On Monday, the parties filed a joint status report, asking for a stay of all proceedings until the commission approves the settlement. If a final decision is not made by December 15, the parties have committed to filing a new report.
The substance of the case
The lawsuit against Gemini and Genesis Global Capital was filed back in January 2023. The SEC accused the companies of unregistered offers and sales of securities between February 2021 and November 2022. The case involved the Gemini Earn program, through which investors transferred assets to Genesis in exchange for the promise of interest.
The regulator alleged that the companies had collected billions of dollars from US retail investors while withholding much of the information from them.

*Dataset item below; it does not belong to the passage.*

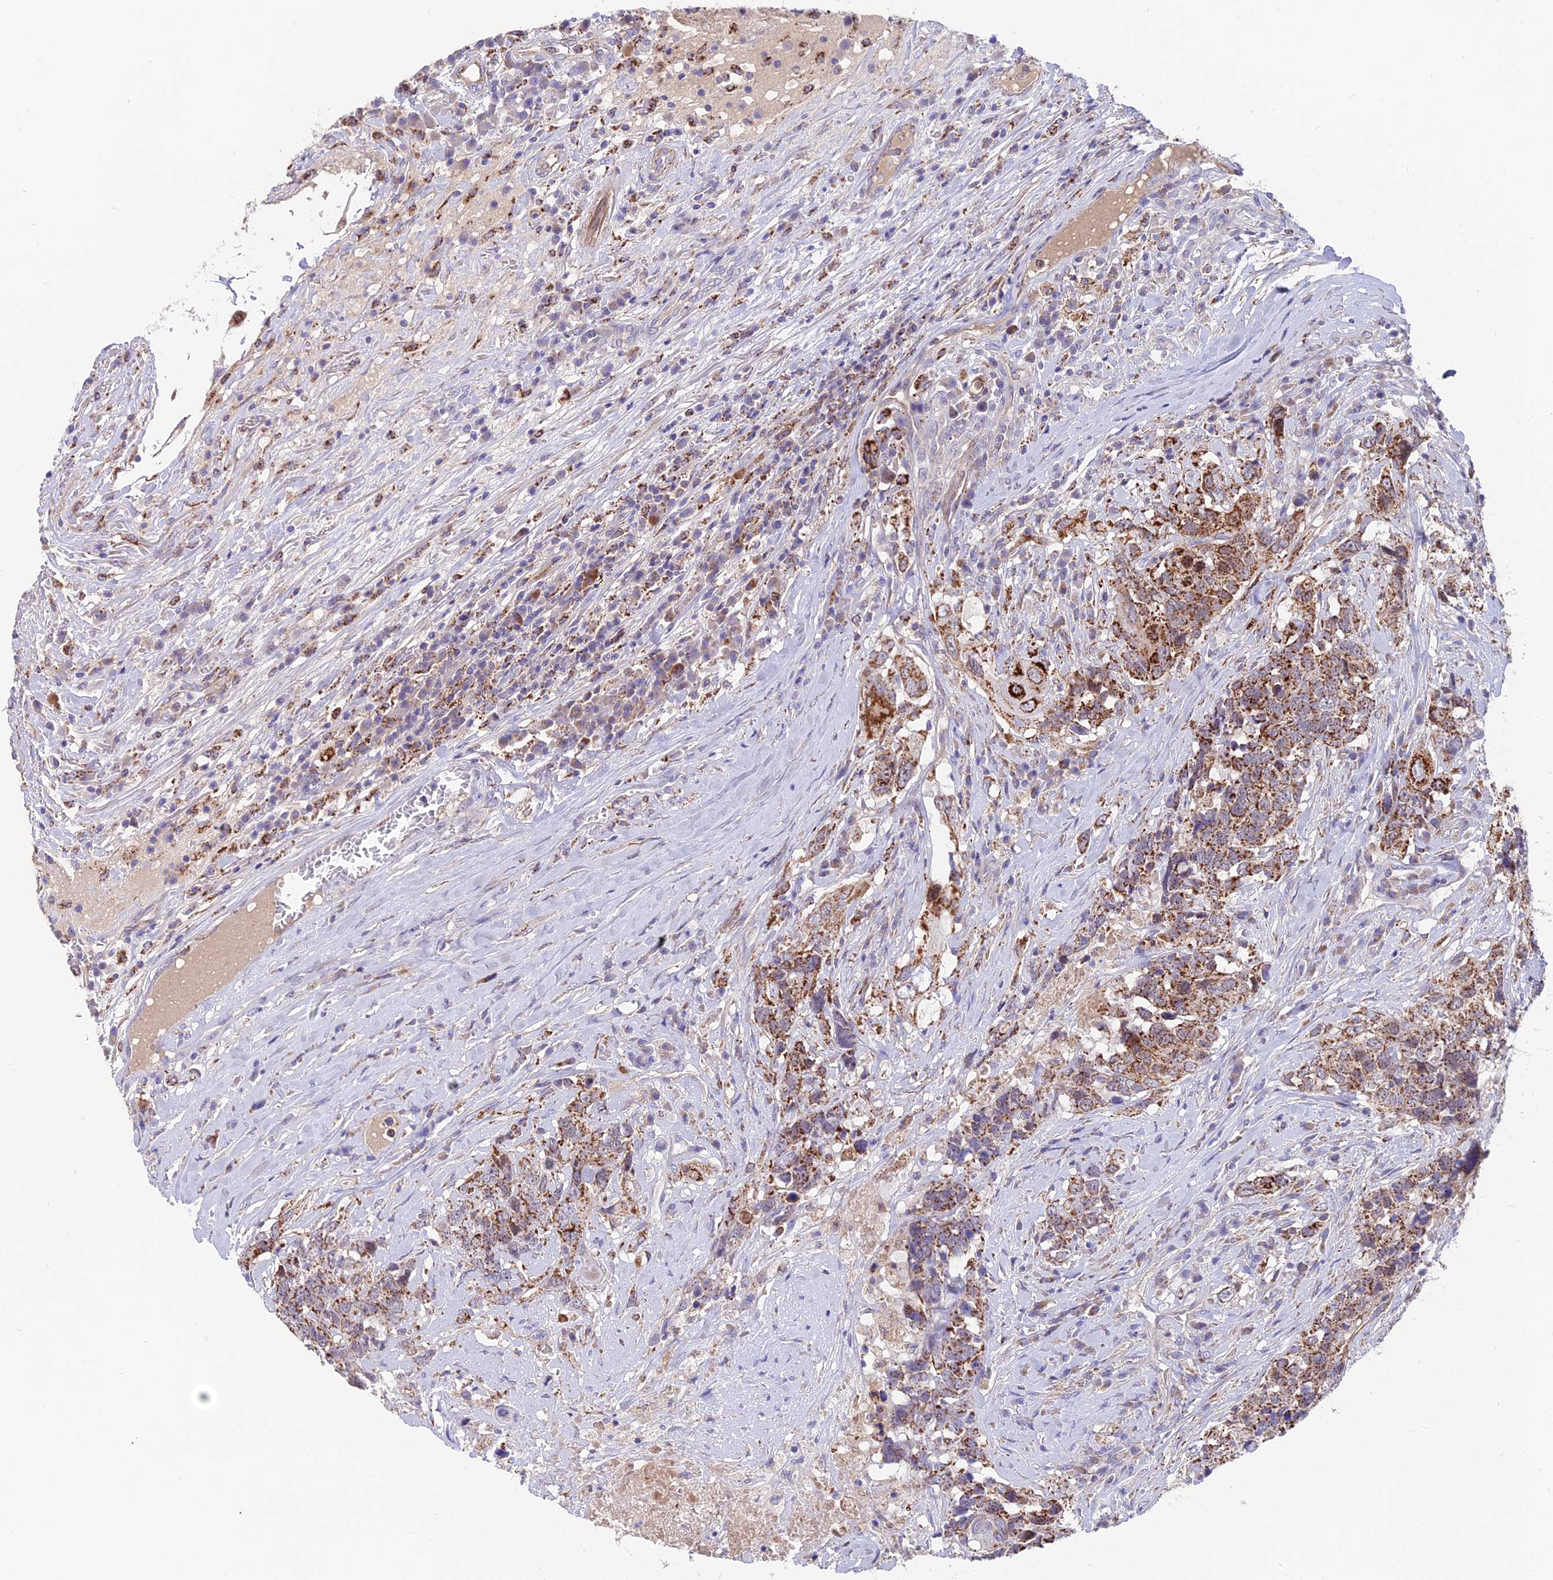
{"staining": {"intensity": "strong", "quantity": ">75%", "location": "cytoplasmic/membranous"}, "tissue": "head and neck cancer", "cell_type": "Tumor cells", "image_type": "cancer", "snomed": [{"axis": "morphology", "description": "Squamous cell carcinoma, NOS"}, {"axis": "topography", "description": "Head-Neck"}], "caption": "Strong cytoplasmic/membranous expression is appreciated in about >75% of tumor cells in head and neck squamous cell carcinoma.", "gene": "TIGD6", "patient": {"sex": "male", "age": 66}}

In 2024, the SEC reached a $21 million settlement with Genesis, and the current agreement with Gemini could put an end to the case. At the same time, in February of this year, the commission had already stated that it would not recommend further action against Gemini in a separate investigation.
Political subtext
The Winklevoss brothers, the founders of Gemini, are known for their support for Donald Trump during his 2024 presidential campaign. They were present at the signing of the GENIUS Act on stablecoins and, according to media reports, influenced personnel decisions in the field of crypto market regulation.
Against the backdrop of these events, Gemini went public — last Friday, the company launched an IPO, raising about $425 million from the sale of 15.2 million shares.